Robyn C. Spencer: The Revolution Has Come: Black Power, Gender, and the Black Panther Party in Oakland
@ The Seminary Co-op Bookstores
5751 S Woodlawn Ave, Chicago, IL 60637
Opening Sunday, December 4th, from 3PM - 4:30PM
Robyn C. Spencer discusses “The Revolution Has Come: Black Power, Gender, and the Black Panther Party in Oakland.” She will be introduced by Tracye Matthews and joined in conversation by Jane Rhodes.
At the Co-op
Presented in partnership with Center for the Study of Race, Politics and Culture
About the book: In “The Revolution Has Come” Robyn C. Spencer traces the Black Panther Party’s organizational evolution in Oakland, California, where hundreds of young people came to political awareness and journeyed to adulthood as members.
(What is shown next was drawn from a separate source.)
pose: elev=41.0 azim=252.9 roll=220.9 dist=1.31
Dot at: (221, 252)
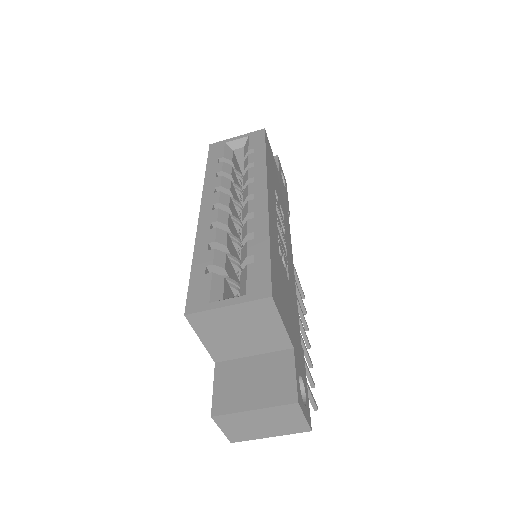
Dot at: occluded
Challenging the belief that the Panthers were a projection of the leadership, Spencer draws on interviews with rank-and-file members, FBI files, and archival materials to examine the impact the organization’s internal politics and COINTELPRO’s political repression had on its evolution and dissolution. She shows how the Panthers’ members interpreted, implemented, and influenced party ideology and programs; initiated dialogues about gender politics; highlighted ambiguities in the Panthers’ armed stance; and criticized organizational priorities. Spencer also centers gender politics and the experiences of women and their contributions to the Panthers and the Black Power movement as a whole. Providing a panoramic view of the party’s organization over its sixteen-year history, “The Revolution Has Come” shows how the Black Panthers embodied Black Power through the party’s international activism, interracial alliances, commitment to address state violence, and desire to foster self-determination in Oakland’s black communities.
About Robyn C. Spencer: Robyn C. Spencer is Associate Professor of History at Lehman College, City University of New York.
About Tracye Matthews: Tracye Matthews is the Associate Director of the Center for the Study of Race, Politics and Culture.
Robyn and Tracye are among the founders of the Intersectional Black Panther Party History Project (IPHP).
For more information, visit them online at:
Facebook: https://www.facebook.com/iphistoryproject/
Twitter: @IPHProject
Website: https://iphpcom.wordpress.com/
About Jane Rhodes: Jane Rhodes is professor and department head of African American Studies at the University of Illinois at Chicago. She is the author of “Mary Ann Shadd Cary: The Black Press and Protest in the Nineteenth Century.”
About the co-sponsor: The Center for the Study of Race, Politics and Culture (CSRPC) was established in 1996 under the direction of Professor Michael Dawson. From its inception, faculty, students, and staff who have been involved with the Center have been committed to establishing a new type of research institute devoted to the study of race and ethnicity, one that seeks to expand the study of race beyond the black/white paradigm while exploring social and identity cleavages within racialized communities. Scholars affiliated with the Center have also endeavored to make race and ethnicity central topics of intellectual investigation at the University of Chicago by fostering interdisciplinary research, teaching, and public debate among students and faculty.